Anesthetic concentrations are monitored
closely for their effect on the recordings that will be present
for the remainder of the surgery. The anesthesiologist, working
in conjunction with the NT, must be prepared to alter the
anesthetic regime as needed for accurate monitoring of various
modalities. Continuous monitoring alerts the NT to what may
be happening as a result of anesthetic variations as opposed
to surgical intervention itself. This minimizes the chance
of making false judgments during the surgery when increased
concentrations of anesthetic agents cause the responses to
cease (as in the case of EMG activity and use of neuromuscular
blockade), or when latencies and amplitudes are prolonged
and decreased respectively.
Diminished blood flow to the spinal cord is detectable through
changes in the somatosensory and motor evoked responses. Significant
consequences can result if the NT does not alert the surgeon
that a change has occurred.
Baseline Studies
Once patient baselines have been obtained, it is imperative
that the NT inform the surgeon and document any abnormalities
observed (e.g., when latency of a dermatome evoked potential
is delayed bilaterally or on the right side when compared
to the left). As a result, the surgeon may be more aggressive
as decompression is performed to ensure that a particular
nerve has no additional impingements or is not compromised
by underlying pathology. The NT can thus provide useful information
to aid the surgeon’s dissection and decompression.
Surgical Protocol
Knowledge of surgical instruments selected by the surgeon
will inform the NT of critical monitoring junctures or required
alterations in recording or stimulating techniques. Monitoring
the particular modalities that may be most affected at this
juncture in the surgical procedure becomes imperative.

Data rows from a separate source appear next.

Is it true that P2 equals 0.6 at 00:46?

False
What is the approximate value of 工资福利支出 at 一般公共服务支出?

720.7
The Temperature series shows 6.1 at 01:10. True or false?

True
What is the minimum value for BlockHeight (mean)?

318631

In general, critical monitoring periods
are going to occur intermittently once the surgeon has finished
the dissection and exposure. During the surgery, the NT must:
- Understand what is being done surgically,
so that the appropriate structures may be monitored at any
given point during the procedure.
- Make preparations for electrical stimulation
of an implant such as a pedicle screw.
- Verify intensities to avoid injury to
other nerve structures in proximity to the implant stimulated.
Of course, ongoing communication between
the NT and both the anesthesiologist and the surgeon remains
critical.
It is advisable to verify that adequate
stimuli are being delivered by observing a muscle contraction,
(e.g., the small finger for the ulnar nerve; the big toe for
the tibial nerve).
Improvement(s) in response(s) and deterioration
of response(s) will generally occur in the following procedures:
- Laminectomy
- Discectomy
- Foraminotomy
- Distraction/Compression
- Graft impaction
- Tumor removal
Spontaneous EMG generally occurs during:
- Electrocautery
- Foraminotomy
- Discectomy
- Pedicle screw fixation
- Lysis of adhesions
- Lateral mass plating
- Tumor removal
Electrically elicited EMG may occur:
- With stimulation of all implanted devices.

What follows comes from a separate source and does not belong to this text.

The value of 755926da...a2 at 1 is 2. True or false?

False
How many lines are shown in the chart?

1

- With direct electrical stimulation of
neural structures involved in surgical procedures.
Post-Surgical Protocol
and Monitoring Duration
At closure, all needle electrodes that were placed in the
sterile field should be shown to the circulating nurse or
surgical technician. The nurse will verify that all needles
are intact, the needle count is validated and nonreusable
sharps have been properly disposed. Standards,
Recommended Practices, and Guidelines by the Association
of Perioperative Registered Nurses (AORN) serves as an excellent
reference manual.
Continuous monitoring should be performed
during the remainder of the procedure and throughout closure.

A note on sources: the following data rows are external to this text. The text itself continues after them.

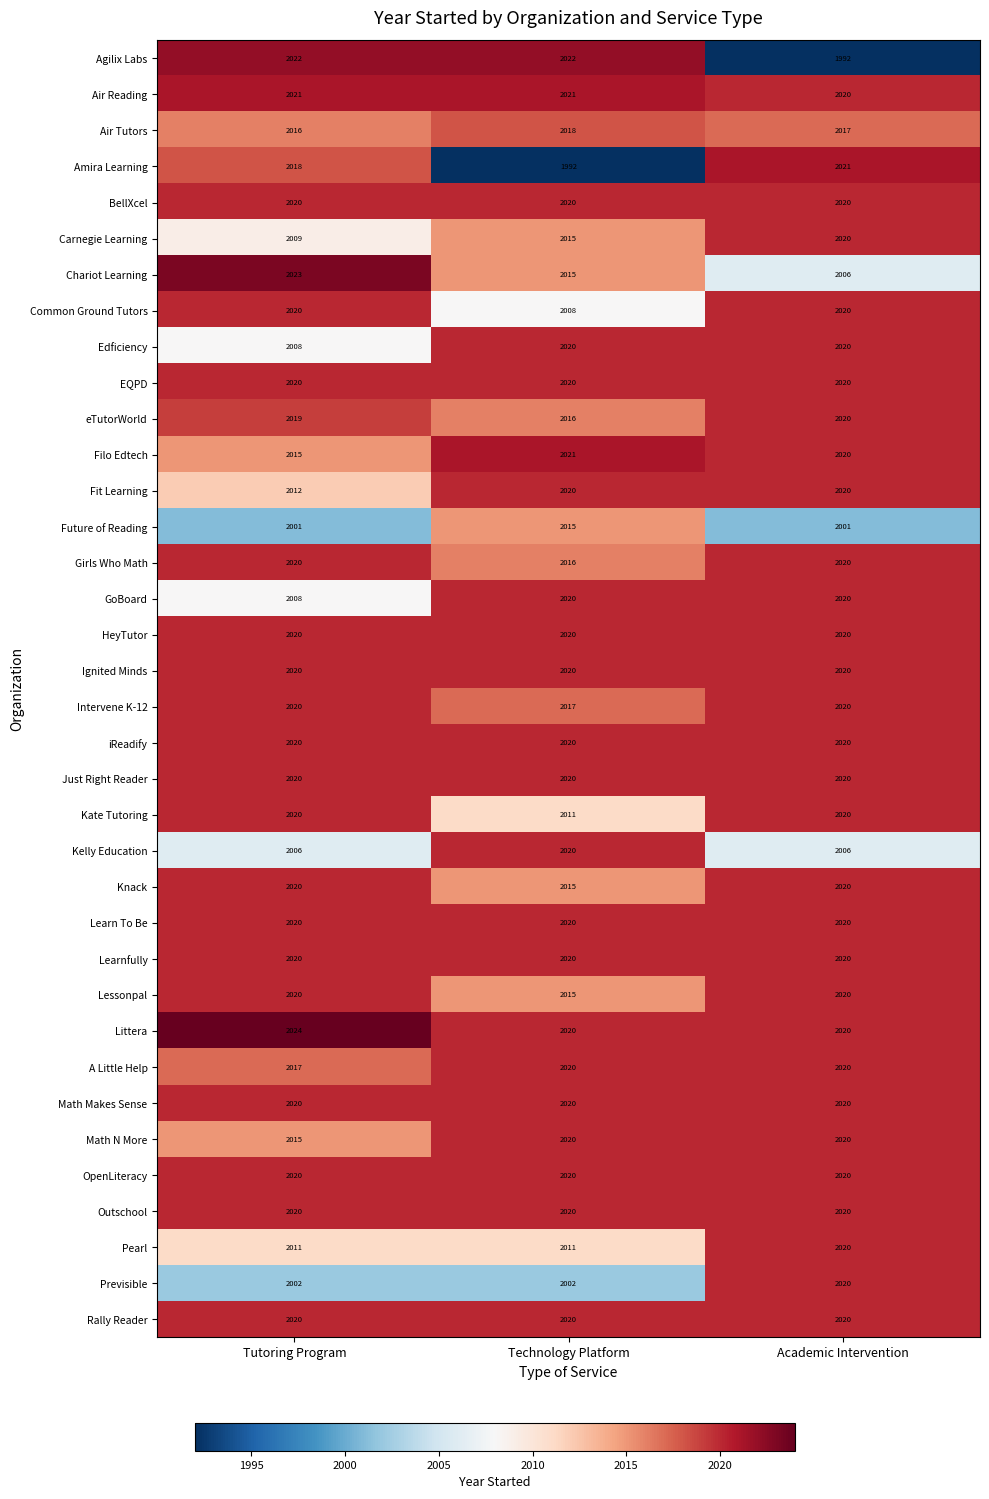

What is the difference between the maximum and minimum values in the Filo Edtech series?

6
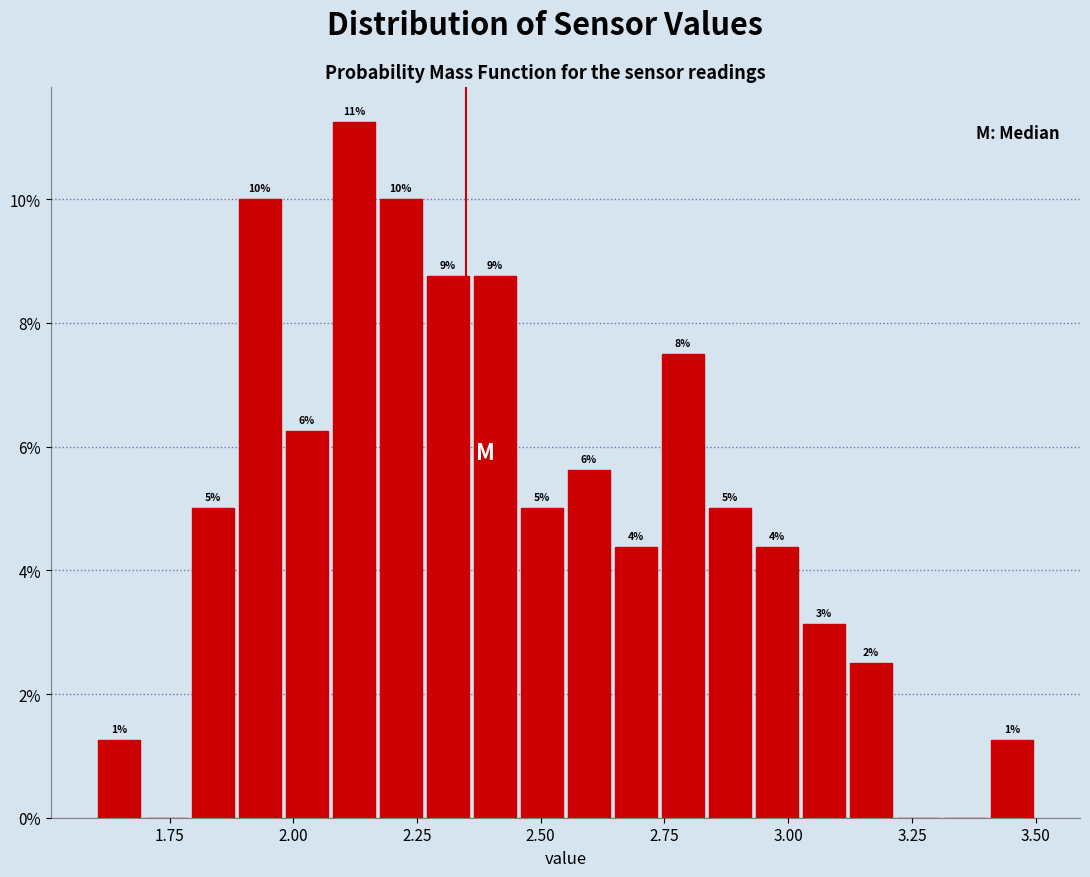

Around what value on the x-axis is the tallest bar? Give the approximate position of its centre, as read against the axis.

2.10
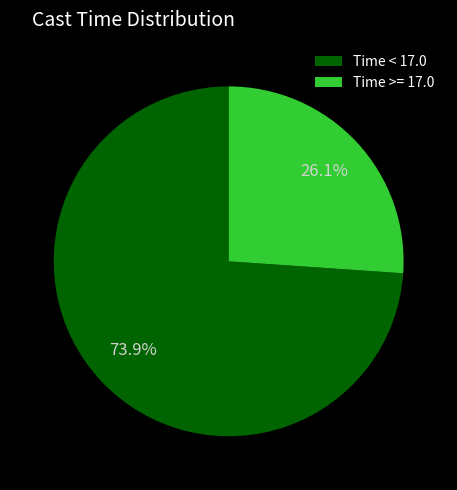

Which slice is the largest?

Time < 17.0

The NT must be aware of any electrophysiological abnormalities
occurring during closure, since a condition may develop that
compromises the spinal cord. If the NT fails to notice a change
in evoked potentials, premature transfer of the patient to
the recovery room and ensuing deterioration in status can
prompt a return to the operating room, reintubation and surgical
re-exploration to correct the problem, a chain of events that
may result in increased morbidity or even mortality.